Narina Sippy: GRC-Lösungen sind ein zentraler Baustein jedes Compliance-Programms. Sie helfen Organisation dabei, den notwendigen Überblick darüber zu gewinnen, wie Compliance intern realisiert wird, welche Risiken entschärft werden müssen und zu welchem Grad die übergeordneten strategischen Initiativen umgesetzt werden. Allerdings können diese Technologien keine Menschen ersetzen. Vielmehr können die Menschen, die mit der Umsetzung eines GRC-Programms betraut sind, mit der richtigen Softwarelösung an der Hand wesentlich effizienter und vorausschauender handeln. Denn dank der Möglichkeiten, die GRC-Software in punkto höherer Transparenz und tieferes Verständnis bietet, können diese Menschen in Hinblick auf die Steuerung des Unternehmens bessere und fundiertere Entscheidungen treffen.
Arbeitsbereich innerhalb der GRC-Software von SAP
Informationweek: Worauf sollte ein Unternehmen bei der Entscheidung für eine Compliance-Software achten?

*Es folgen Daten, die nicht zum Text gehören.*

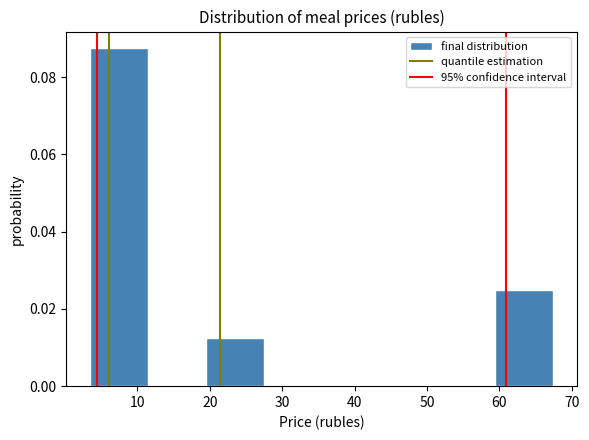

Which range on the x-axis has the tallest bar?

3 to 11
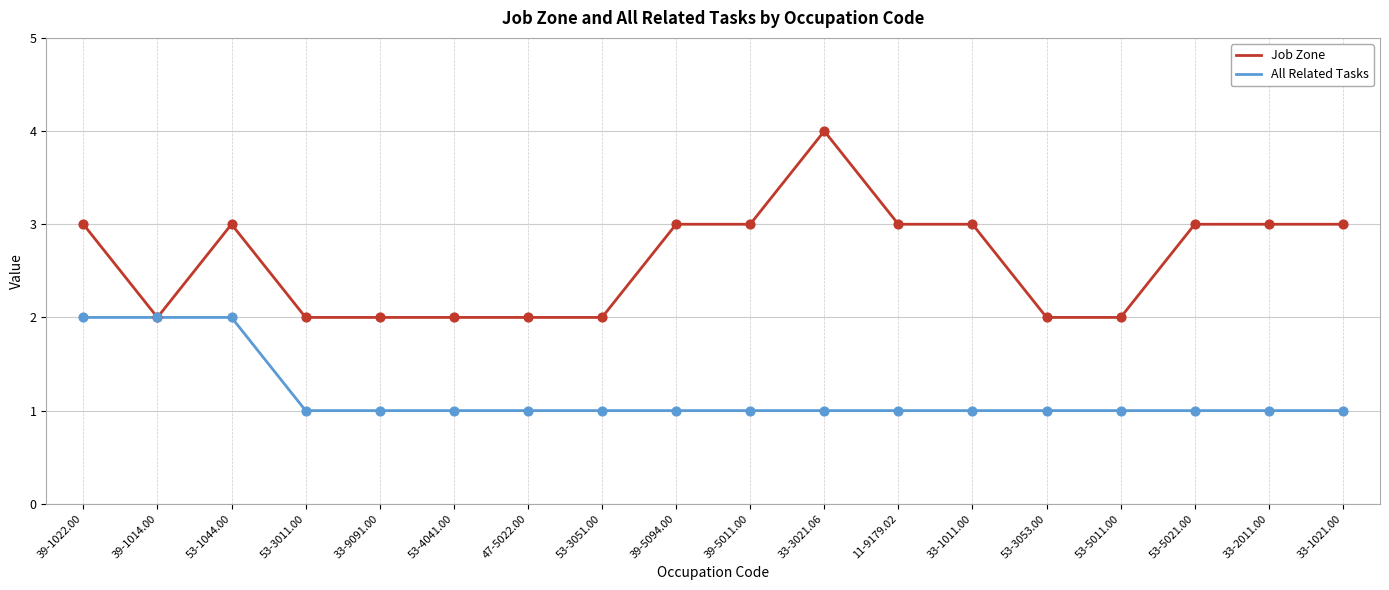

At how many categories does at least one series exceed 1?

18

Narina Sippy: Viele Organisationen machen einen entscheidenden Fehler: Sie betrachten Governance, Risk and Compliance separat, also auf einzelne Geschäftsbereiche und Vorschriften bezogen. Diese Denkweise führt aber zu mehr Komplexität, höheren Kosten und weniger Transparenz in der gesamten Organisation. Die Fragmentierung kann nur vermieden werden, wenn Governance, Risk and Compliance als unternehmensübergreifendes Programm betrachtet wird. Bei einem unternehmensübergreifenden Ansatz kann die Organisation auf Prozessebene koordiniert und standardisiert werden. Das ist die einzige Möglichkeit, die Performance eines Compliance-Programms zu steigern. Hinzu kommt, dass quasi jedes Unternehmen heute mit einer Plattform aus heterogenen IT-Systemen arbeitet. Diese umfasst eine Vielzahl uneinheitlicher ERP-, CRM-, HR-, Finanz- und operativer Systeme, vielfach sogar noch Altsysteme. Alle diese Systeme sind entscheidend für die betrieblichen Abläufe im Unternehmen. Und alle stellen wichtige Steuermechanismen für ein Compliance-Programm bereit. Wenn eine Compliance-Lösung allerdings beispielsweise nur ein CRM-System unterstützt, aber nicht die zugrunde liegenden ERP- oder Altsysteme, gefährdet dies den Status der Compliance insgesamt. Daher sollte eine solche Lösung von vornherein ausscheiden. Eine professionelle GRC-Lösung muss also alle diese zugrunde liegenden Systeme und Plattformen integrieren und unterstützen, damit alle spezifisch zutreffenden Compliance-Anforderungen vollständig abgedeckt sind. Und schließlich sollte hinter einem GRC-Anbieter ein starkes Partnernetzwerk stehen. Dieses stellt nämlich sicher, dass über die bestehende Lösung hinaus branchenspezifische Inhalte, zusätzliche Funktionen und damit mehr Flexibilität sowie Mehrwertdienste genutzt werden können. Im heutigen Marktumfeld bedeutet Compliance, dass ein Unternehmen den internen und externen Stakeholdern gegenüber eine effektive Kontroll- und Steuerungsstruktur – Governance - demonstriert und dadurch Vertrauen rechtfertigt. Unternehmen, die die richtige GRC-Lösung implementieren, können insofern einen großen Schritt in Richtung Vertrauensaufbau und Wettbewerbsvorteil machen.
Informationweek: Vielen Dank für das Gespräch.